Jürg Frey - Ephemeral Constructions (EWR 1709)
I have been listening to Jürg Frey’s music intensively in the last few months. I first became aware of Frey’s works in 2010, around the time when I discovered Wandelweiser composers’ works and became deeply immersed in - first Michael Pisaro’s prolific series of pieces, then more works from Antoine Beuger, Manfred Werder, Radu Malfatti and Jürg Frey.
In the last three years, my taste for music has shifted toward older classical music, often attending concerts performed at Carnegie Hall and Lincoln Center, as well as listening to numerous older classical music recordings - mostly of Romantic composers. What triggered me to dig into this older classical music was Mitsuko Uchida’s Mozart Piano Sonata CD (1984), which I found in my late father-in-law’s substantial collection of classical music CDs. Deeply touched by Uchida’s delicate, sorrowful, contemplative piano tones in Mozart Sonatas and Rondo in A minor, I further dug into her Schubert, Schumann, Beethoven and Mozart Piano Concertos with the Cleveland Orchestra, then into other orchestras, composers, pianists, and an infinite number of classical music recordings up to the present. I used to eagerly listen to Baroque music in my teens, then early music and Renaissance music (and some Mozart) in my 20’s, but listening to Romantic composers’ works so intensively was a completely new and exhilarating experience.

| Extracted entries |
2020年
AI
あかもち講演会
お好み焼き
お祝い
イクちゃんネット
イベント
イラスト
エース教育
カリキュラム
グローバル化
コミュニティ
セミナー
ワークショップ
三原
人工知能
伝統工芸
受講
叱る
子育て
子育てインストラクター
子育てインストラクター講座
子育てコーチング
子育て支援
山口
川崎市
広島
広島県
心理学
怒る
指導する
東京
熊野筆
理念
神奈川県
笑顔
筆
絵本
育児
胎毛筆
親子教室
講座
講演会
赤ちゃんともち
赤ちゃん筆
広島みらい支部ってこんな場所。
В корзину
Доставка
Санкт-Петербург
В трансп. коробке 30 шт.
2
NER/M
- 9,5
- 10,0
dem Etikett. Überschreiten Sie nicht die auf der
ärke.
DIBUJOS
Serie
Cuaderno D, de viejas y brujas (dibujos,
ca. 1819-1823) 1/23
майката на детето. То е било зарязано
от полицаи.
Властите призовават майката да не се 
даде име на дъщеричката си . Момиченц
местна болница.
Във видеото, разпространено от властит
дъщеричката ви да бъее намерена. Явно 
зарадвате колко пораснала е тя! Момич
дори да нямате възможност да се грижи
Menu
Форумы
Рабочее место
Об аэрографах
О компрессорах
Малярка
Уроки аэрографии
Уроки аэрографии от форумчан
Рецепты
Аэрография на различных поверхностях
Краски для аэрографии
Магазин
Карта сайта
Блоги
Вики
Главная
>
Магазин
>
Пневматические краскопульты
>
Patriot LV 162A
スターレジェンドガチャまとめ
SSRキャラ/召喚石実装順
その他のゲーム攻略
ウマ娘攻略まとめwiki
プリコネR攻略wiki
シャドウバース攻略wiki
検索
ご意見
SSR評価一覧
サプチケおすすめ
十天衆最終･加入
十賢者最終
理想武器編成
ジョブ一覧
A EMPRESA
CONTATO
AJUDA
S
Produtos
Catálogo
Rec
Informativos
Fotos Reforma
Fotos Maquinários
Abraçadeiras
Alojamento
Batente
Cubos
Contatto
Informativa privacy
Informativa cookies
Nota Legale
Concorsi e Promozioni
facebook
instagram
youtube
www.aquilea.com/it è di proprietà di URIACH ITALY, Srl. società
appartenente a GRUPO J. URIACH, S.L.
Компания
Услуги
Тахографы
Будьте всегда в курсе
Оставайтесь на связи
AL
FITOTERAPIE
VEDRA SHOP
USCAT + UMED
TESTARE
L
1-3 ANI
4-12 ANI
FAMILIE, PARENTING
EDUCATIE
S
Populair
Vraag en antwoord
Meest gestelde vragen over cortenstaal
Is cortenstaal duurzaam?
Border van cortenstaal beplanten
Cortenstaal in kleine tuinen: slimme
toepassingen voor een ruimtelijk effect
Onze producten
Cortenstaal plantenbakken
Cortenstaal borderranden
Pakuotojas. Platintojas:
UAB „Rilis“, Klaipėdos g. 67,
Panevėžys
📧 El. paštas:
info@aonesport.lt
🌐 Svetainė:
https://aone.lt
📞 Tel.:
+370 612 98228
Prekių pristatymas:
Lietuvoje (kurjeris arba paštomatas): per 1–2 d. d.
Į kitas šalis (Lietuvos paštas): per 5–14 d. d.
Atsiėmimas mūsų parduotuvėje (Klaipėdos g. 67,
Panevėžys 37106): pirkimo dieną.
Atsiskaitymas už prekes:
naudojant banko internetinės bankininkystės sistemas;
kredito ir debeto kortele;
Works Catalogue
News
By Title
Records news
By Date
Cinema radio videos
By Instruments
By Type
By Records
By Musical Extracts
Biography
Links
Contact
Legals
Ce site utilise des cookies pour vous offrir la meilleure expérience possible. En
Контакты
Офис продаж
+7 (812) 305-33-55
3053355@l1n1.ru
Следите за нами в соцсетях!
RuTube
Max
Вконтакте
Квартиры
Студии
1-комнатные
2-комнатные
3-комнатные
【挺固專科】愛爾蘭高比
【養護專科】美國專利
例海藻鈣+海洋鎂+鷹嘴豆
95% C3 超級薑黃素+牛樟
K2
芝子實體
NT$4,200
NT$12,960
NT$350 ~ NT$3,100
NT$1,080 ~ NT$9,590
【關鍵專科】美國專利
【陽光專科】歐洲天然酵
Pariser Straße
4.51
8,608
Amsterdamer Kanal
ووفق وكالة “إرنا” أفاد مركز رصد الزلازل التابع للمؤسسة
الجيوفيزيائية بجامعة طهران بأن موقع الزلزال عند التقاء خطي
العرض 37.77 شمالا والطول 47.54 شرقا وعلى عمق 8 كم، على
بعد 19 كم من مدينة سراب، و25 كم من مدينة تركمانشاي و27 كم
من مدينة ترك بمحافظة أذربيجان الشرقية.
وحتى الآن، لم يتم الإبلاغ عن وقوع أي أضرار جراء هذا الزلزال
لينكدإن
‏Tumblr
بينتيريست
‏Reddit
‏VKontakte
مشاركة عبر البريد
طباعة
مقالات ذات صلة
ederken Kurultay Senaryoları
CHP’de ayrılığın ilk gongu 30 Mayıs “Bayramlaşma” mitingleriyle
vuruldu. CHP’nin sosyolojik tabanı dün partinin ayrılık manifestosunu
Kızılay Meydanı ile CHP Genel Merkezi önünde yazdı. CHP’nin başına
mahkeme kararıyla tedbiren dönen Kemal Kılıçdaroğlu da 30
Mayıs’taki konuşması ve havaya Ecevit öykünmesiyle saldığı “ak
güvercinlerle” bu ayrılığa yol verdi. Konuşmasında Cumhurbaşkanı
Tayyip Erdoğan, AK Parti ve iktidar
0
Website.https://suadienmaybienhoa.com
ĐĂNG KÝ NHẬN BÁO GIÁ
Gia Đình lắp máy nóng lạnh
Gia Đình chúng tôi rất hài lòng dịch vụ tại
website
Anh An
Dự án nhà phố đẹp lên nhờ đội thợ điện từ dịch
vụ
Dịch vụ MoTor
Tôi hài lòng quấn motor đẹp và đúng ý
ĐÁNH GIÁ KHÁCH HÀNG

| Instructions to follow |
Reproduce the passage from the text on Jürg Frey's music, starting at "I have been" and ending at "and Jürg Frey.".

| Result |
I have been listening to Jürg Frey’s music intensively in the last few months. I first became aware of Frey’s works in 2010, around the time when I discovered Wandelweiser composers’ works and became deeply immersed in - first Michael Pisaro’s prolific series of pieces, then more works from Antoine Beuger, Manfred Werder, Radu Malfatti and Jürg Frey.